Подобный синтез — разумеется, не эпического характера, — вероятно, лучше всего удался Хандке в повести «Послеобеденное время писателя», которая не случайно представляет собой в то же время и внутренний, доверительный отчет о процессе писания. В общем и целом, оглядываясь на 80-е годы, я оценил бы «Записные книжки» Хандке выше романов и повестей. Это, кстати, один из случаев, когда, как я понял сегодня, я недооценил книгу в моем очередном годовом обзоре литературы, — сегодня «История карандаша» 1982 года кажется мне одной из значительных книг десятилетия. То, как в ней раскрывается внутренний мир писателя, тайники его тонкой, почти психопатической души, оказало — вместе с «Парочками, фланерами» Штрауса — определяющее влияние на немецкую литературу 80-х годов.
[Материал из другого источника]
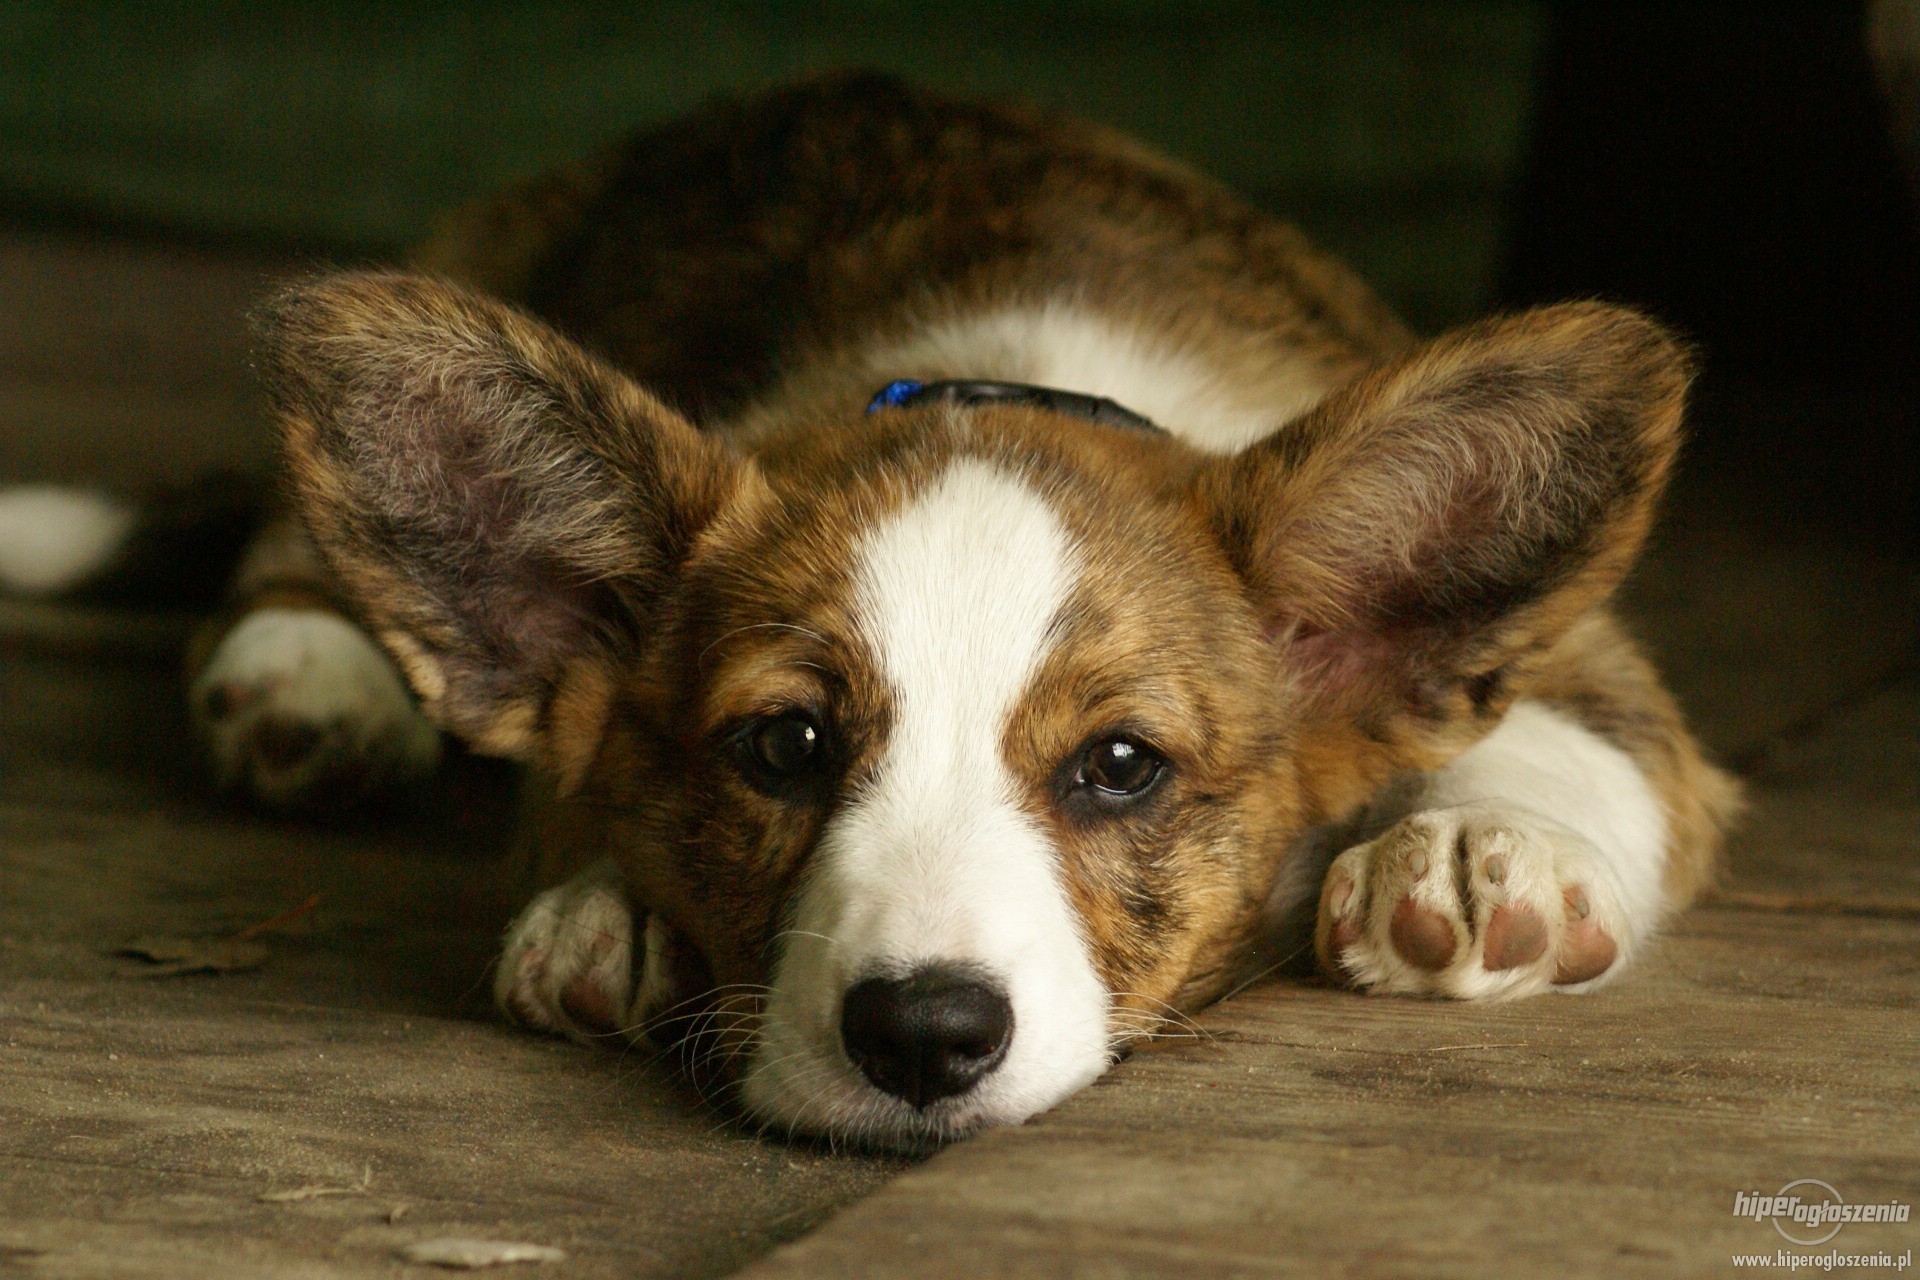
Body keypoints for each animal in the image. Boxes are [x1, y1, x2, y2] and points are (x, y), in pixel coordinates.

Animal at [7, 72, 1743, 1151]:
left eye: (1122, 768)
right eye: (783, 747)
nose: (924, 1041)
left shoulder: (1592, 664)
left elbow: (1567, 734)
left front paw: (1478, 853)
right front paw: (607, 912)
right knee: (283, 548)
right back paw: (310, 675)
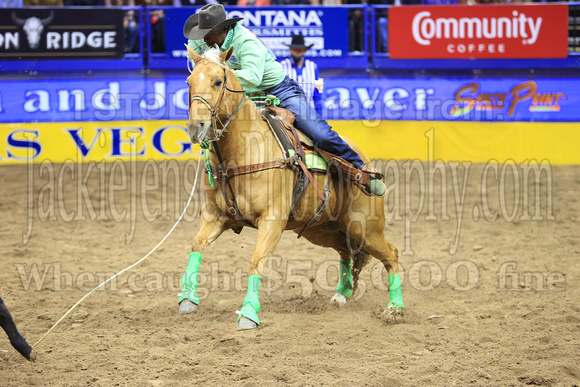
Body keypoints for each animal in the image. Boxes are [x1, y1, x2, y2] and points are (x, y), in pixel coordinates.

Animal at [180, 45, 404, 330]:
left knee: (391, 254)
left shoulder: (272, 220)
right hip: (322, 228)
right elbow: (196, 245)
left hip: (364, 226)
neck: (244, 151)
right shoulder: (214, 215)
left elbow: (256, 261)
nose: (194, 127)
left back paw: (395, 308)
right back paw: (343, 294)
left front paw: (248, 313)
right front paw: (187, 299)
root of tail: (364, 161)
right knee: (346, 251)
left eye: (218, 81)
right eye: (189, 81)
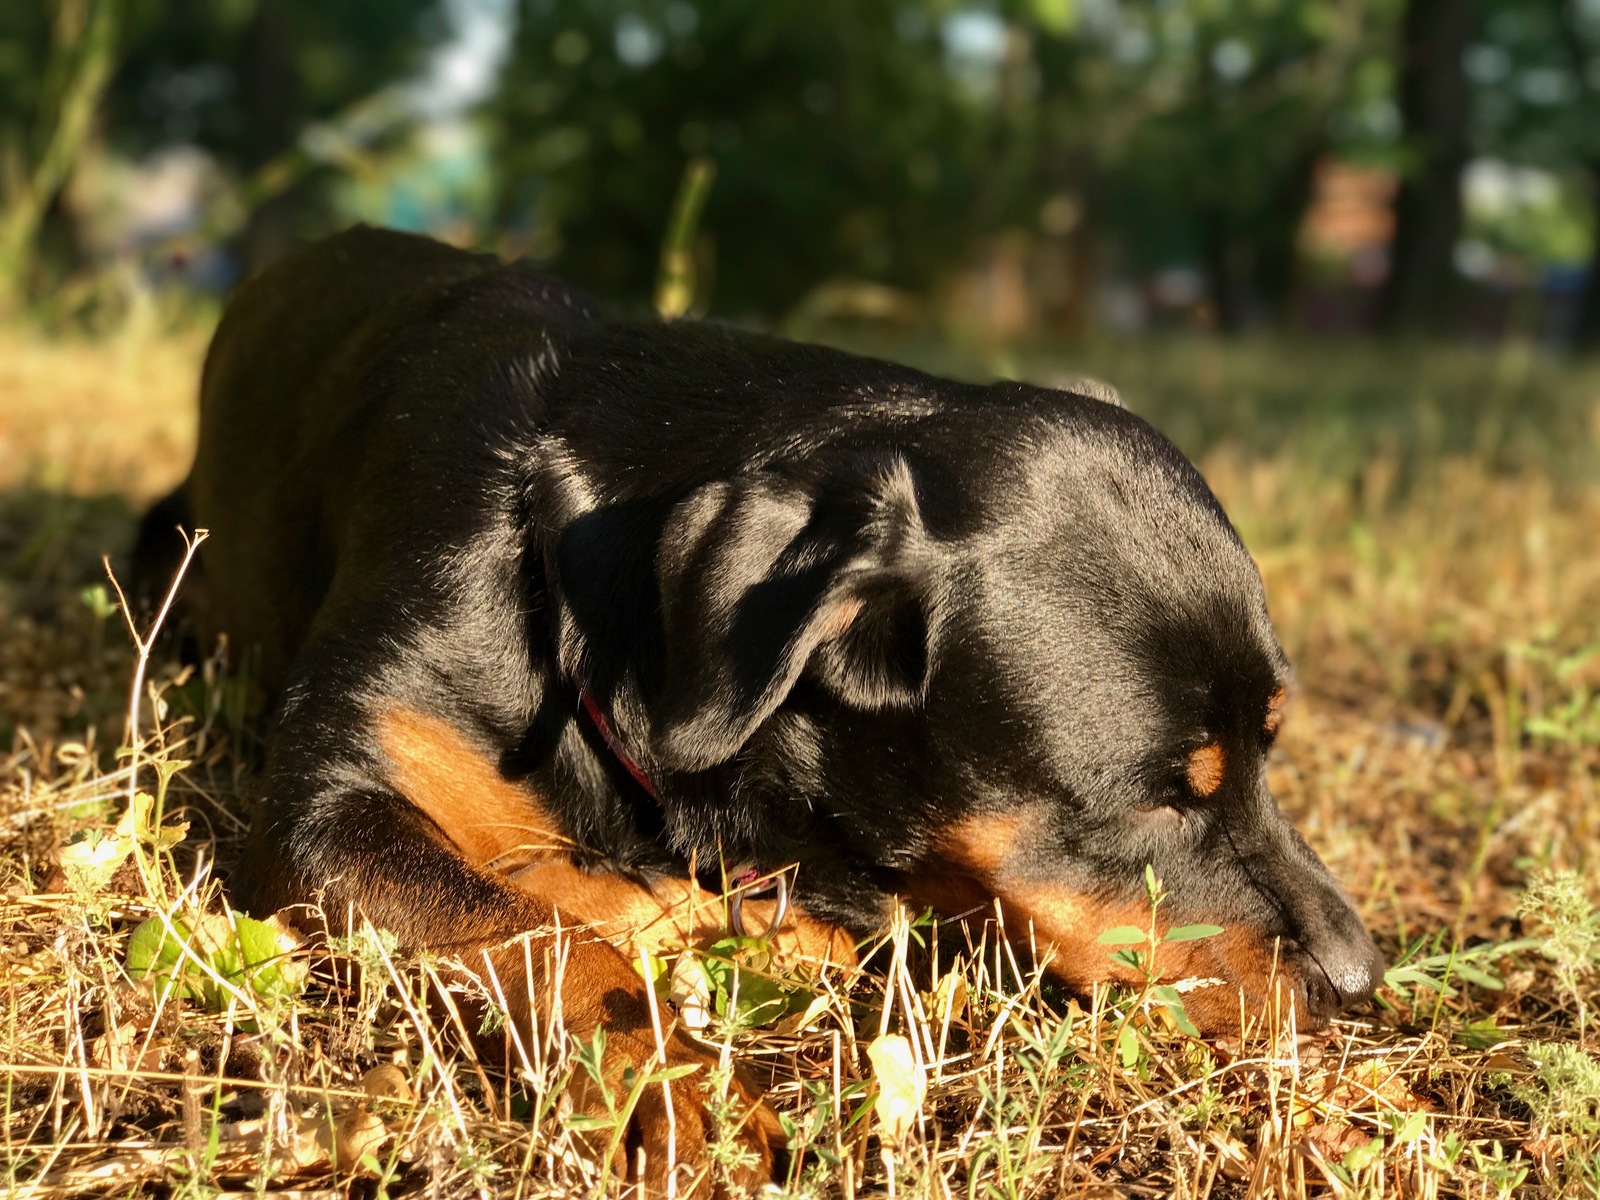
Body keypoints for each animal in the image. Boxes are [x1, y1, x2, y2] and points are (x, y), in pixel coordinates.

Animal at [134, 225, 1388, 1196]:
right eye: (1153, 807)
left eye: (1271, 747)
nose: (1360, 982)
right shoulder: (330, 811)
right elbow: (528, 928)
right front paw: (676, 1080)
Теперь напрашивается вопрос, который Ханс-Йозеф Ортхайль (в опубликованном в 1985 году собрании эссе «Приманка, добыча и тень») в связи с романным циклом Петера Вайса «Эстетика сопротивления» и примыкающими к нему «Записными книжками» формулирует следующим образом: «Может быть, «Записные книжки» отражают новые связи, может быть, в них берет слово большинство участников того движения, которое выступает против замкнутости «произведения», может быть, в них конкурируют друг с другом созданные одним писателем две литературы?»
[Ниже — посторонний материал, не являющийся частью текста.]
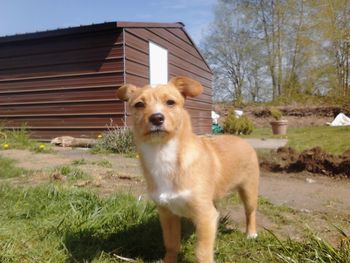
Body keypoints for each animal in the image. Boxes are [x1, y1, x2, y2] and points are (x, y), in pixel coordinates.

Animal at [117, 76, 260, 263]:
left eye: (170, 102)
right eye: (139, 104)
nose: (156, 118)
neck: (162, 153)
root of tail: (241, 140)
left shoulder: (205, 216)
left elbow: (202, 253)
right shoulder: (167, 214)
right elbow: (171, 245)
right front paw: (168, 261)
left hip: (249, 191)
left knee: (250, 212)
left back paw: (251, 234)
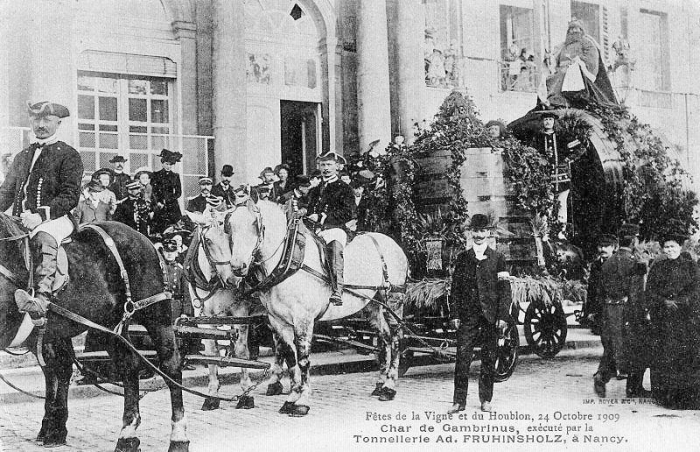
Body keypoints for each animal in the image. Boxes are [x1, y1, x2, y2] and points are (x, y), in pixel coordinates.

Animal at [0, 214, 189, 450]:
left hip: (156, 315)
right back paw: (127, 436)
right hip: (109, 328)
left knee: (171, 365)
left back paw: (178, 438)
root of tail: (145, 240)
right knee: (128, 366)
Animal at [183, 212, 258, 410]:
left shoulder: (240, 312)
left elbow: (241, 351)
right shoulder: (203, 316)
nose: (233, 279)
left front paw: (246, 394)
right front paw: (212, 395)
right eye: (208, 240)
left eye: (230, 238)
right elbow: (211, 352)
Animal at [227, 200, 408, 416]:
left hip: (394, 301)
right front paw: (292, 398)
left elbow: (303, 360)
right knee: (384, 339)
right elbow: (291, 358)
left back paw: (390, 387)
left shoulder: (303, 319)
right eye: (229, 226)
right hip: (373, 305)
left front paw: (303, 401)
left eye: (256, 225)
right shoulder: (278, 322)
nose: (237, 266)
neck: (289, 259)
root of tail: (394, 244)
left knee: (395, 340)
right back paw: (380, 383)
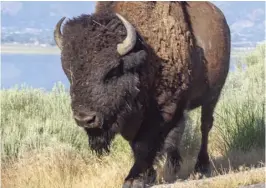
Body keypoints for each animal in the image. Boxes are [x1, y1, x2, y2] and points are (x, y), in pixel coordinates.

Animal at [54, 1, 231, 188]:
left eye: (113, 70)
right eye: (69, 72)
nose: (85, 119)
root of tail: (220, 17)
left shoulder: (161, 110)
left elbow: (144, 143)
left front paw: (134, 178)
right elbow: (139, 143)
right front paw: (149, 174)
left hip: (212, 95)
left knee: (205, 125)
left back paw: (201, 167)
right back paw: (174, 165)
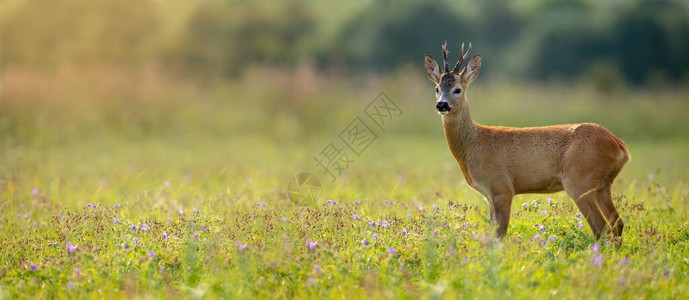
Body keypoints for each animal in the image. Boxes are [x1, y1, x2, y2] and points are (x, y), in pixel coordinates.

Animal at [422, 42, 628, 240]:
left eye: (458, 89)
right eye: (436, 88)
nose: (442, 104)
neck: (474, 145)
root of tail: (620, 147)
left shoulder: (502, 187)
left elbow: (500, 234)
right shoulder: (489, 195)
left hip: (579, 180)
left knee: (601, 228)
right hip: (603, 184)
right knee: (617, 224)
Итак, «повествование о повествовании». Уже в середине 60-х годов Райнхард Баумгарт назвал так лекцию, в которой он рассматривал тенденции новейшей немецкой литературы от Грасса до Йонзона в контексте современной мировой литературы. В начале 1988 г. швейцарский автор Гуго Лёчер подхватил — сознательно или случайно — эту формулировку и свою лекцию по поэтике назвал «Повествовать о повествовании». Редко когда удавалось подобрать более меткое название, редко когда в университетах и институтах делалось больше докладов по поэтике, чем в прошедшие годы. «Были столетия, внесшие в литературу что-то новое, — например, роман, или short story, или сталинский эпос, — вздыхает Кристоф Хайн. — Уходящий XX век изобрел новый литературный жанр — лекцию по поэтике».
Эрудированность, начитанность, знание собственных и чужих текстов, заметки и цитаты, отрывки и фрагменты — составляет ли это в итоге какую-либо программу, есть ли у этого будущее? В ответной речи при вручении ему Бюхнеровской премии Бото Штраус задался вопросом: не угрожает ли подобной литературе опасность стать жертвой «исключительной, бескомпромиссной и бесперспективной самодостаточности?» Но тут же поставил контрвопрос: «Не представляет ли это действительную опасность? Лишь то, что соотносится с самим собой, замкнуто в самом себе, как учит сегодня кибернетическая биология, способно выжить в той целостной и сложной системе, которой является окружающая среда. Почему же то, что действует в жизни, не может приносить пользу дальнейшему существованию литературы — я имею в виду такую автономию, при которой каждый акт творчества был бы сопряжен с продолжением традиции, а каждое продвижение вперед — с обратной связью». Писатель, так считает Штраус, реагирует как раз меньше на внешний мир, а больше «на свое собственное мировосприятие, обусловленное прежде всего литературой». В поэтической формулировке это звучит так: «И в первую, и в последнюю очередь писатель — это маргиналии на полях давно написанной книги. Его творчество сопровождает до края страницы волну того вечно длящегося повествования, из которого он возник и в которое снова вольется».
Все же хроника 80-х годов достаточно свидетельствует о том, что современная литература, как бы ни замыкалась она на самой себе, ни в коем случае не отворачивается от окружающей действительности — и прежде всего в лице Бото Штрауса, книги которого всегда допускают двойное прочтение: как разговор литературы о самой себе и как своеобразнейшее по чуткости (происходящее на этом фоне) восприятие форм нашего социального существования и нравов. Поэтому поспешно заключение Винкельса, утверждающего, будто литература сегодня стала настолько «усложненной, исторически сверхдетерминированной формой искусства», что «уже нельзя нащупать тропинку, ведущую от литературы к повседневной действительности».
Разумеется, литература и вместе с ней писатели производят впечатление живущих в «отставке» от их общественной роли, что нельзя смешивать с их общественным (хотя, может быть, и неприметным) влиянием. Немецкая литература, как некогда заметил Кунерт, «в своих величайших и прекраснейших творениях» всегда предавалась иллюзиям и смотрела на себя «как на наставника, по меньшей мере как на просветителя», но, однако же, никогда не могла выполнить этого самостоятельно возложенного на себя задания. «Может быть, именно современная, отказывающаяся от каких-либо установок литература окажется более действенной».